Although the aesthetic proposals and production are more than satisfactory, the content of these shows is still very poor.

For his part, Arturo Guillemaud, professor of Communication Theory at UNAM’s Political Science Faculty , explained that online audiences were very different from traditional ones and there are many Mexicans who still watch national channels such as TV Azteca and Televisa .

The scholar commented that national television channels are aimed at the working class, while Netflix productions are made to appeal to middle and high-class millennials who identify with or aspire to become the stereotypes portrayed in these TV series .

“What are these shows not showing? A country that is more politically divided than ever, an education system that doesn’t work, a political class that is shameful to most of us watching them act out through mass media ,” claimed the cinema and television investigator. “ There is also no sign of indigenous cultures, nor a vision committed to the subject of poverty .”
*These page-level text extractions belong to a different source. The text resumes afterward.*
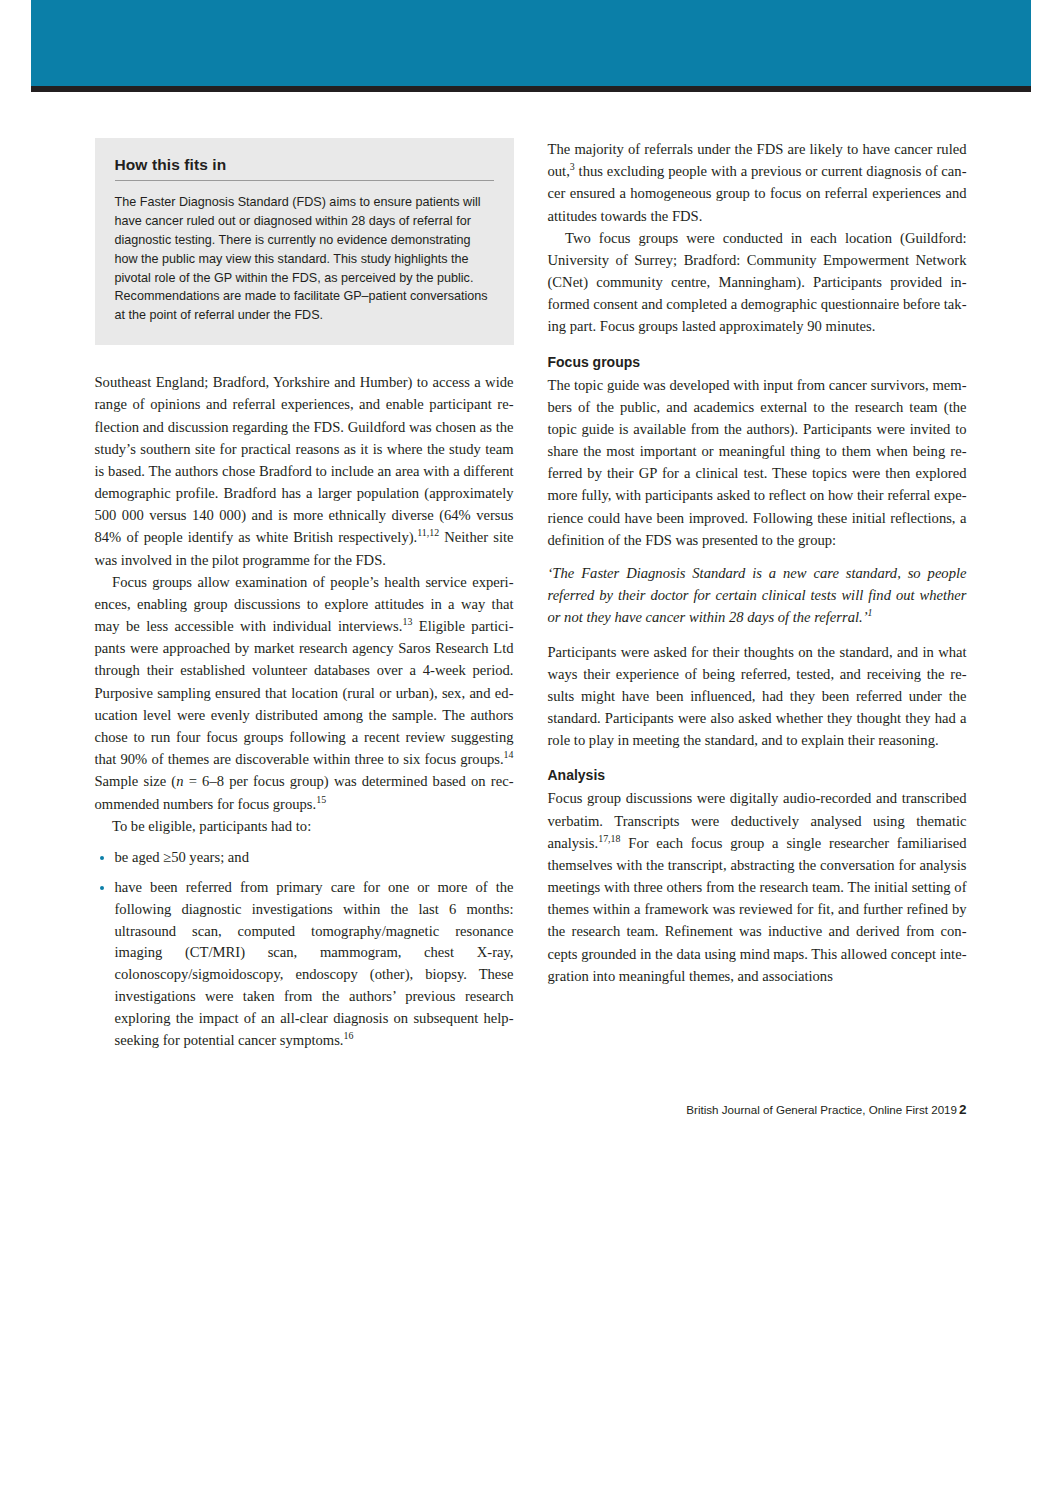How this fits in
The Faster Diagnosis Standard (FDS) aims to ensure patients will have cancer ruled out or diagnosed within 28 days of referral for diagnostic testing. There is currently no evidence demonstrating how the public may view this standard. This study highlights the pivotal role of the GP within the FDS, as perceived by the public. Recommendations are made to facilitate GP–patient conversations at the point of referral under the FDS.
Southeast England; Bradford, Yorkshire and Humber) to access a wide range of opinions and referral experiences, and enable participant reflection and discussion regarding the FDS. Guildford was chosen as the study’s southern site for practical reasons as it is where the study team is based. The authors chose Bradford to include an area with a different demographic profile. Bradford has a larger population (approximately 500 000 versus 140 000) and is more ethnically diverse (64% versus 84% of people identify as white British respectively).11,12 Neither site was involved in the pilot programme for the FDS.
Focus groups allow examination of people’s health service experiences, enabling group discussions to explore attitudes in a way that may be less accessible with individual interviews.13 Eligible participants were approached by market research agency Saros Research Ltd through their established volunteer databases over a 4-week period. Purposive sampling ensured that location (rural or urban), sex, and education level were evenly distributed among the sample. The authors chose to run four focus groups following a recent review suggesting that 90% of themes are discoverable within three to six focus groups.14 Sample size (n = 6–8 per focus group) was determined based on recommended numbers for focus groups.15
To be eligible, participants had to:
be aged ≥50 years; and
have been referred from primary care for one or more of the following diagnostic investigations within the last 6 months: ultrasound scan, computed tomography/magnetic resonance imaging (CT/MRI) scan, mammogram, chest X-ray, colonoscopy/sigmoidoscopy, endoscopy (other), biopsy. These investigations were taken from the authors’ previous research exploring the impact of an all-clear diagnosis on subsequent help-seeking for potential cancer symptoms.16
The majority of referrals under the FDS are likely to have cancer ruled out,3 thus excluding people with a previous or current diagnosis of cancer ensured a homogeneous group to focus on referral experiences and attitudes towards the FDS.
Two focus groups were conducted in each location (Guildford: University of Surrey; Bradford: Community Empowerment Network (CNet) community centre, Manningham). Participants provided informed consent and completed a demographic questionnaire before taking part. Focus groups lasted approximately 90 minutes.
Focus groups
The topic guide was developed with input from cancer survivors, members of the public, and academics external to the research team (the topic guide is available from the authors). Participants were invited to share the most important or meaningful thing to them when being referred by their GP for a clinical test. These topics were then explored more fully, with participants asked to reflect on how their referral experience could have been improved. Following these initial reflections, a definition of the FDS was presented to the group:
‘The Faster Diagnosis Standard is a new care standard, so people referred by their doctor for certain clinical tests will find out whether or not they have cancer within 28 days of the referral.’1
Participants were asked for their thoughts on the standard, and in what ways their experience of being referred, tested, and receiving the results might have been influenced, had they been referred under the standard. Participants were also asked whether they thought they had a role to play in meeting the standard, and to explain their reasoning.
Analysis
Focus group discussions were digitally audio-recorded and transcribed verbatim. Transcripts were deductively analysed using thematic analysis.17,18 For each focus group a single researcher familiarised themselves with the transcript, abstracting the conversation for analysis meetings with three others from the research team. The initial setting of themes within a framework was reviewed for fit, and further refined by the research team. Refinement was inductive and derived from concepts grounded in the data using mind maps. This allowed concept integration into meaningful themes, and associations
British Journal of General Practice, Online First 20192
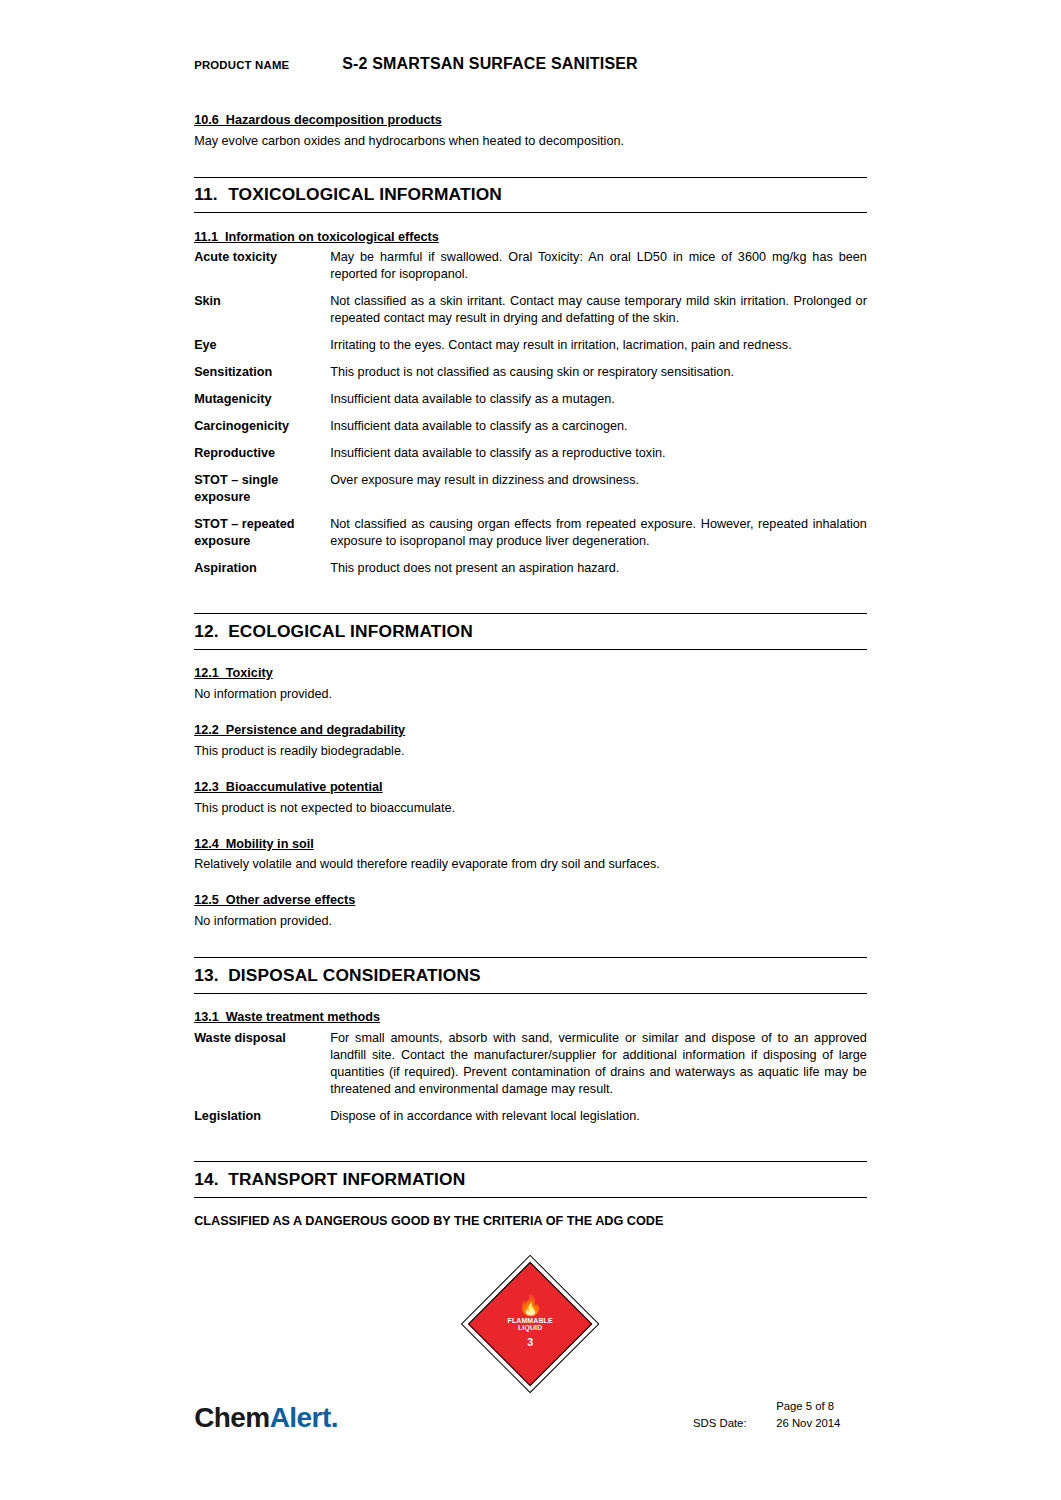PRODUCT NAME S-2 SMARTSAN SURFACE SANITISER
10.6 Hazardous decomposition products
May evolve carbon oxides and hydrocarbons when heated to decomposition.
11. TOXICOLOGICAL INFORMATION
11.1 Information on toxicological effects
| Acute toxicity | May be harmful if swallowed. Oral Toxicity: An oral LD50 in mice of 3600 mg/kg has been reported for isopropanol. |
| Skin | Not classified as a skin irritant. Contact may cause temporary mild skin irritation. Prolonged or repeated contact may result in drying and defatting of the skin. |
| Eye | Irritating to the eyes. Contact may result in irritation, lacrimation, pain and redness. |
| Sensitization | This product is not classified as causing skin or respiratory sensitisation. |
| Mutagenicity | Insufficient data available to classify as a mutagen. |
| Carcinogenicity | Insufficient data available to classify as a carcinogen. |
| Reproductive | Insufficient data available to classify as a reproductive toxin. |
| STOT – single exposure | Over exposure may result in dizziness and drowsiness. |
| STOT – repeated exposure | Not classified as causing organ effects from repeated exposure. However, repeated inhalation exposure to isopropanol may produce liver degeneration. |
| Aspiration | This product does not present an aspiration hazard. |
12. ECOLOGICAL INFORMATION
12.1 Toxicity
No information provided.
12.2 Persistence and degradability
This product is readily biodegradable.
12.3 Bioaccumulative potential
This product is not expected to bioaccumulate.
12.4 Mobility in soil
Relatively volatile and would therefore readily evaporate from dry soil and surfaces.
12.5 Other adverse effects
No information provided.
13. DISPOSAL CONSIDERATIONS
13.1 Waste treatment methods
| Waste disposal | For small amounts, absorb with sand, vermiculite or similar and dispose of to an approved landfill site. Contact the manufacturer/supplier for additional information if disposing of large quantities (if required). Prevent contamination of drains and waterways as aquatic life may be threatened and environmental damage may result. |
| Legislation | Dispose of in accordance with relevant local legislation. |
14. TRANSPORT INFORMATION
CLASSIFIED AS A DANGEROUS GOOD BY THE CRITERIA OF THE ADG CODE
🔥
FLAMMABLE
LIQUID
3
ChemAlert.
Page 5 of 8
SDS Date: 26 Nov 2014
A reality that has been broadly and repeatedly portrayed is drug trafficking in Mexico and the rest of Latin America. However, the way productions such as “El Chapo” or “El Señor de los Cielos” address the issue is completely naive and trivial , according to the professor from the University Center for Cinematographic Studies (CUEC) .

“The way these shows portray drug dealers is more similar to the wealthy gangster stereotype or the super-hero outlaw ; a type of character that exudes sex appeal,” stated Valdés.

On the other hand, Guillemaud considers that these television shows set a bad example for young people in Mexico . “The narrative of these series is that, if you decide to live a life of crime and become a drug dealer, you will live a fun and wild life.”

Experts agree that one of the reasons for this apparent delusion is the enormous amount of television content that Mexico has purchased from the United States in the last decades, which the country ends up trying to reproduce. “It is as if we want to pretend to be something we are not,” concluded Guillemaud.